About to order a Red Sea 350 which is L48"xh21"x w20". Need lighting so would appreciate your suggestions. 
Like like the look and the endless functions of the Current USA Satellite Plus PRO LED Light Fixture - 48" - 60" but its big $$.

What do you think? Bill
Mbuna no plants


----------



## ken31cay (Oct 9, 2018)

willyg1631 said:


> Like the look and the endless functions of the Current USA Satellite Plus PRO


This is what I have on my 180gal. It's decent I guess.


----------



## chazeltine (Oct 30, 2019)

I just bought two of the Fluval marine and sea LEDs from my local petco for my 90 gallon, the fixture itself is 48". They were on clearance for $62 a piece, love the features of being able to control it on your phone.


----------



## Cosi (Apr 1, 2020)

I've had Finnex 24/7 Planted plus on my 90 for maybe 4-5years. The newer models allow adjustment of the spectrum and intensity in the 24/7 mode. Mine does not. These are great lights for the money. I'm upgrading the 90 to a 125gal. I just purchased two 36-48" Current USA Satellite Plus Pros for the 125 after a long internal debate.
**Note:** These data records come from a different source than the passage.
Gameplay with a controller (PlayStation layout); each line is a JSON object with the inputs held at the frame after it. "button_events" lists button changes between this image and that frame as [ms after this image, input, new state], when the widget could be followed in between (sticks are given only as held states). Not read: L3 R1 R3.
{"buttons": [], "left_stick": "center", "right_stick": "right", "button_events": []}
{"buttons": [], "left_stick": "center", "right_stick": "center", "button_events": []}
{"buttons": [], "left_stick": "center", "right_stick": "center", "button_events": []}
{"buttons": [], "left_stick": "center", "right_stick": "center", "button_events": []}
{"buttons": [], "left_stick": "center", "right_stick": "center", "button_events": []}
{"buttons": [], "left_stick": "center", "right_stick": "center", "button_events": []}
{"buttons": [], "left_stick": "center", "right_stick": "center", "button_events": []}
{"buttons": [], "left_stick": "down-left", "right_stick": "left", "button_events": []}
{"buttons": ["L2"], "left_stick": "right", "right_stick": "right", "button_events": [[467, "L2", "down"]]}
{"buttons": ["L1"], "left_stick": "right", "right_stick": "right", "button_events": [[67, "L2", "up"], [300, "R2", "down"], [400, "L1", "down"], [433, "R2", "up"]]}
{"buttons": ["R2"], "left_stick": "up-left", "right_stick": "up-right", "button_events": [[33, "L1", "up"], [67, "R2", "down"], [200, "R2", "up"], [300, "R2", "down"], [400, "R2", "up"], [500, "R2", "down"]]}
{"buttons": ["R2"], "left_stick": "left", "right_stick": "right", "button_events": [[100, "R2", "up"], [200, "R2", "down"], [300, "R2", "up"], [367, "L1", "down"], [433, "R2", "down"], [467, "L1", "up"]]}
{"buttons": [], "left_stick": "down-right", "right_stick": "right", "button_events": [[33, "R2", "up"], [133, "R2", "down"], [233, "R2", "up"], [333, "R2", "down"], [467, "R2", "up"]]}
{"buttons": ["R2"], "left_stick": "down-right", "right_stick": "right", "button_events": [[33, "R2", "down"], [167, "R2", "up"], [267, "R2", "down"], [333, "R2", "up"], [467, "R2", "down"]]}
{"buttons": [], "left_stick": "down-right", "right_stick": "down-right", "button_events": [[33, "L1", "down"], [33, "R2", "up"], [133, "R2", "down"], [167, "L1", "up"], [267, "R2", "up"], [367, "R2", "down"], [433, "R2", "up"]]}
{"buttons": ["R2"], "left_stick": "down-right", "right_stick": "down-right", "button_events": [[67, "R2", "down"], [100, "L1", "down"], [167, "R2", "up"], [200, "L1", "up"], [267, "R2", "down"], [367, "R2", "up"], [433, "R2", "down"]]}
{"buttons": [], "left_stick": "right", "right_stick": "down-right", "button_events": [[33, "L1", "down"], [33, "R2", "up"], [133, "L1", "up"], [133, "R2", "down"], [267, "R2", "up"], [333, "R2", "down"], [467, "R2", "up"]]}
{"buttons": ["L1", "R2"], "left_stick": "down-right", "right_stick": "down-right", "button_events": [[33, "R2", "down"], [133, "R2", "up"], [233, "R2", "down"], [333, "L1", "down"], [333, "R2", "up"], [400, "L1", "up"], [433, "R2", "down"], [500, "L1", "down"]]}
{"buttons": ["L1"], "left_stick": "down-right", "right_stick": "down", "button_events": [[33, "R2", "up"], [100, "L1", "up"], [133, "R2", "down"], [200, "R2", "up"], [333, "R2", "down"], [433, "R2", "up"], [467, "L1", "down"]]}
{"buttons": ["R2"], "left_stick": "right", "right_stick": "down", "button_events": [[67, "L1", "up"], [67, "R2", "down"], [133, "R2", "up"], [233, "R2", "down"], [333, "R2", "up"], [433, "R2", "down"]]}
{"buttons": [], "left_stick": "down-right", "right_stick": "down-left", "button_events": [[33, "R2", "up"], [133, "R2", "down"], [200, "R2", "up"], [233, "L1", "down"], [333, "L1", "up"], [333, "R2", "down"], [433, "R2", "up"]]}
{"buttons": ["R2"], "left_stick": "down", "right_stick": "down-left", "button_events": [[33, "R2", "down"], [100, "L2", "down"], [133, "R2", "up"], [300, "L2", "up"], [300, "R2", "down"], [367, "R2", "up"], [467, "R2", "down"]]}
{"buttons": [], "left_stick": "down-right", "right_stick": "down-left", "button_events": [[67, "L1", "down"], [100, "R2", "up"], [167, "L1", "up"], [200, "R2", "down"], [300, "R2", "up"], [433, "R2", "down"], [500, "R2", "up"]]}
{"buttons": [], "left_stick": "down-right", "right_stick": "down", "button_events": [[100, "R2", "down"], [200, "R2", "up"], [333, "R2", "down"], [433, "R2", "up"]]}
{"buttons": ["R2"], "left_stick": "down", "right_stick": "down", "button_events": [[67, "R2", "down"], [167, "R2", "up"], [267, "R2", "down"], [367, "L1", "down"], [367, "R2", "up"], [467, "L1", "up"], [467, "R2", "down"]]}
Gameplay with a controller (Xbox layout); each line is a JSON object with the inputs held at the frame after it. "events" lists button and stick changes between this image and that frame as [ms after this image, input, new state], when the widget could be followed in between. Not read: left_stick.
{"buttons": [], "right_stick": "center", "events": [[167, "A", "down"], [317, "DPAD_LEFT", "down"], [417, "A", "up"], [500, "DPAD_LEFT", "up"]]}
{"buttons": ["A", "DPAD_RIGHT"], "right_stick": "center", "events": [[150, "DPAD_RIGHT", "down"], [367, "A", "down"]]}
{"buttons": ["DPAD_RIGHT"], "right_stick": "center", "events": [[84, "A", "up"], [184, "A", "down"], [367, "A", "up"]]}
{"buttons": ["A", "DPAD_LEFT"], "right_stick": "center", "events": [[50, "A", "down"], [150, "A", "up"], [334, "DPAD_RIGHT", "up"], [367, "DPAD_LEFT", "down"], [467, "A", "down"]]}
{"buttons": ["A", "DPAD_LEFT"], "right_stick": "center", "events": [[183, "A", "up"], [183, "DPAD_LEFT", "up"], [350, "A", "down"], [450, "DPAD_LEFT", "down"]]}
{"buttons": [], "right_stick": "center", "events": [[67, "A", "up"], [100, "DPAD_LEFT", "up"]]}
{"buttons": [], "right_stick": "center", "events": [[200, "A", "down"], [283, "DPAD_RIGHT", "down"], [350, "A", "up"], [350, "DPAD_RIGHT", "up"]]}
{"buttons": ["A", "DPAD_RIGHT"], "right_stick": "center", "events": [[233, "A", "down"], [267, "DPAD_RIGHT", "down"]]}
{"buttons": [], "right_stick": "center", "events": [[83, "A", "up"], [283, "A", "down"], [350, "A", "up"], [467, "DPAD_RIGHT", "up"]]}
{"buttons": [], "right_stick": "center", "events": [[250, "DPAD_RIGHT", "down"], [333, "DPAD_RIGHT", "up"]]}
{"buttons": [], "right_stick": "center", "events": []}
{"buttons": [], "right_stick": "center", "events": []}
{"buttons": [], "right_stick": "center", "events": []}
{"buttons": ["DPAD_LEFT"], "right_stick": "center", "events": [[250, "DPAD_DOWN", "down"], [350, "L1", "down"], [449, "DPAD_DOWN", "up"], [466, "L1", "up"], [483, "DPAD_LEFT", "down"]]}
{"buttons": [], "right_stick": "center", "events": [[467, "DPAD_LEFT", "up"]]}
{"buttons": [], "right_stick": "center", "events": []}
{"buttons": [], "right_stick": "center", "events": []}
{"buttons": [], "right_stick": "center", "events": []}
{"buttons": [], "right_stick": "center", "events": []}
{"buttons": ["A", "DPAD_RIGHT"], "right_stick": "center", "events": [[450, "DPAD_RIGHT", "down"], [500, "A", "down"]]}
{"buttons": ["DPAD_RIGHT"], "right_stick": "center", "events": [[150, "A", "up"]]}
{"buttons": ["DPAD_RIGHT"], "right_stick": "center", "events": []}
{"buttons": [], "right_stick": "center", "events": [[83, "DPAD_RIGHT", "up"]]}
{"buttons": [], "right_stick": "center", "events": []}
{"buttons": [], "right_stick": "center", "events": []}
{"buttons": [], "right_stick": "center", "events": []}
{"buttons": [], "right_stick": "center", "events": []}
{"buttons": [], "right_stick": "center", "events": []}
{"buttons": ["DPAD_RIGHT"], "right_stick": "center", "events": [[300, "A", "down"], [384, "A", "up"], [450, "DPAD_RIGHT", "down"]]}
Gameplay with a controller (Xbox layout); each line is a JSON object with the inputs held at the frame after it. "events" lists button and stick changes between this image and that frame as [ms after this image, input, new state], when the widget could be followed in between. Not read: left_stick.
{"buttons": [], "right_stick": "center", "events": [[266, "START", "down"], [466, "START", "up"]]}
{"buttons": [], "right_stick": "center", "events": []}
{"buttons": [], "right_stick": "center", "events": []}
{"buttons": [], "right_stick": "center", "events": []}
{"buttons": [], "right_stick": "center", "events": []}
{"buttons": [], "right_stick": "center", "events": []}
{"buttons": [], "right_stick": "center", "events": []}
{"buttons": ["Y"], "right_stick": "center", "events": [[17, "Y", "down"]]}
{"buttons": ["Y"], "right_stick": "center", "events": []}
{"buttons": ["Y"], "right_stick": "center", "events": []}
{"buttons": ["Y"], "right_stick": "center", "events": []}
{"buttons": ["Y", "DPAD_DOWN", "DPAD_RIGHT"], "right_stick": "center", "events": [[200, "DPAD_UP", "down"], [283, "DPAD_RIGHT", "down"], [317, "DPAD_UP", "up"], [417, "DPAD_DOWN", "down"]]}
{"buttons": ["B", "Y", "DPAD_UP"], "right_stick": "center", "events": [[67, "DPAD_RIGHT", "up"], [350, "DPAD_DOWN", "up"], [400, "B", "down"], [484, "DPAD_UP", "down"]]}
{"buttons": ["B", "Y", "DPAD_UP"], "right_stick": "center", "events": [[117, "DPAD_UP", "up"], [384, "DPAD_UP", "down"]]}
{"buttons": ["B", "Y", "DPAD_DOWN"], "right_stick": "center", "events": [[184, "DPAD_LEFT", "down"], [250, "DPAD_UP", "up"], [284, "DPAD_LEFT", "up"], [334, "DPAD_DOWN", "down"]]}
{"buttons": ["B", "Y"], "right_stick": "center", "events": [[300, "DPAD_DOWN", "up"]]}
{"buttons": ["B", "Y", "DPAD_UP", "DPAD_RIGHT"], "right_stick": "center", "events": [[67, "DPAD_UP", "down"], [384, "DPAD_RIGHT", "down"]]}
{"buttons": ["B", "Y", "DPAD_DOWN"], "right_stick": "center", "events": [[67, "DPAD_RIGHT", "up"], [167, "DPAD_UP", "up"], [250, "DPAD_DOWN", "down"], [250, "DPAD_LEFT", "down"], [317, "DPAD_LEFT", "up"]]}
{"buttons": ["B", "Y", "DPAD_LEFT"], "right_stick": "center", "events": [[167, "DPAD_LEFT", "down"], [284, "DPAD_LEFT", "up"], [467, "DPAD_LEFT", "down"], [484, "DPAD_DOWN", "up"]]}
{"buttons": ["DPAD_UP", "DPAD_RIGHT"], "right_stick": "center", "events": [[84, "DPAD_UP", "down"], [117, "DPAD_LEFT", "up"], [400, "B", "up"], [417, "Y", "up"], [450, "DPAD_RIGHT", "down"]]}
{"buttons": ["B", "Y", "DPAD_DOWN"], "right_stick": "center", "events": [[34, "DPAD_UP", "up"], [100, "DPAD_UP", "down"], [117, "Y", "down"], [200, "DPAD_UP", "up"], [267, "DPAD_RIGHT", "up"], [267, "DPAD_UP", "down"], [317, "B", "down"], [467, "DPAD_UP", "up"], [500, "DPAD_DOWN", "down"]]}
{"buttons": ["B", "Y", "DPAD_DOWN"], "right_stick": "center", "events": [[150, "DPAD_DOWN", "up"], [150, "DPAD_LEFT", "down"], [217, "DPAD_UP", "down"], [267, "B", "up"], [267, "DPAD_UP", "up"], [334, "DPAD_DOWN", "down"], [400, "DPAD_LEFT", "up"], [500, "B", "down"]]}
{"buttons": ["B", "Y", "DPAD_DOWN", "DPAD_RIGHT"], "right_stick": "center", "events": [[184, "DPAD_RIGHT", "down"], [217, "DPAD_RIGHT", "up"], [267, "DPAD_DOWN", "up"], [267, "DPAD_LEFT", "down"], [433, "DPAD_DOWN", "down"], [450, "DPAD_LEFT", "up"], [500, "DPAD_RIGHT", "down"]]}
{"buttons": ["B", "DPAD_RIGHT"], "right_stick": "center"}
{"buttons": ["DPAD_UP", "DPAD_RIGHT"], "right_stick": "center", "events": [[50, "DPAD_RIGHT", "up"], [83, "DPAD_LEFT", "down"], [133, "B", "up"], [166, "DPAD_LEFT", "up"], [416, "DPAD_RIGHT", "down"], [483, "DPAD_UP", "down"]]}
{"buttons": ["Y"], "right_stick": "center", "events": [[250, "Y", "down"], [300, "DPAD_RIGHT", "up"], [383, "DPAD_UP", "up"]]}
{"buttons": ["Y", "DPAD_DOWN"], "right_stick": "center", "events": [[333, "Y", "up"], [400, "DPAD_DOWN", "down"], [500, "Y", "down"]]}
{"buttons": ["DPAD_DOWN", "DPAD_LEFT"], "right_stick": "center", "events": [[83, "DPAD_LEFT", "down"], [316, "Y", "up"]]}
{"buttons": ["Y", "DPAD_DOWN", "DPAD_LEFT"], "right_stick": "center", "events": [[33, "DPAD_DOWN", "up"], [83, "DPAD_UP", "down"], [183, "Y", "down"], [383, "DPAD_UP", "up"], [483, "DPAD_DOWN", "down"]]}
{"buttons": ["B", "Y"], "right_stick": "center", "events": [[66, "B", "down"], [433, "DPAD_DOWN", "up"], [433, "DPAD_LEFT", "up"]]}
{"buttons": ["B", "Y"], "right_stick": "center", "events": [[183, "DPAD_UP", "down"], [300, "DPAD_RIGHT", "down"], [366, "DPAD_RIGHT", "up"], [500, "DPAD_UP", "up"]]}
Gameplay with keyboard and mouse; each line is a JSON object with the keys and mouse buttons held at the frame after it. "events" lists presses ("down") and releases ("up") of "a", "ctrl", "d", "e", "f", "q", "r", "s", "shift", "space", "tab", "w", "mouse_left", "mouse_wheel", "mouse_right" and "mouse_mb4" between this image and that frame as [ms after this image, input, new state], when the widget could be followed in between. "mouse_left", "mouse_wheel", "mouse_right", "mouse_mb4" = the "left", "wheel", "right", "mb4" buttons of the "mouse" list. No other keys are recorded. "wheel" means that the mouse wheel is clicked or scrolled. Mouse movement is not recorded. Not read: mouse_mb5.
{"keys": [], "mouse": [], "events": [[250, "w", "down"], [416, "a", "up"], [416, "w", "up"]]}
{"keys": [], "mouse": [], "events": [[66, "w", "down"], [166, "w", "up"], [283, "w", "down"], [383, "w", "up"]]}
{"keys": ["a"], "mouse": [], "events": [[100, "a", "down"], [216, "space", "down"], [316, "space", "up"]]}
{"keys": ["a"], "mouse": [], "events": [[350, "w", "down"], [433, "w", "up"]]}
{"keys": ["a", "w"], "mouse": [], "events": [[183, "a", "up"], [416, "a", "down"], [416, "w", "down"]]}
I put one on top of my 90 to compare to my old Finnex. I really like the spectrum and the slight shimmer effect of the 1W diodes on the Current Pro. They really make the colors of my fish look amazing. The light from the Pro penetrates deeper but doesn't have as good as a spread as the Finnex. I'll will he running both on the 125gal. I like to run high light in my unplanted mbuna tanks to grow algae on the rocks.


----------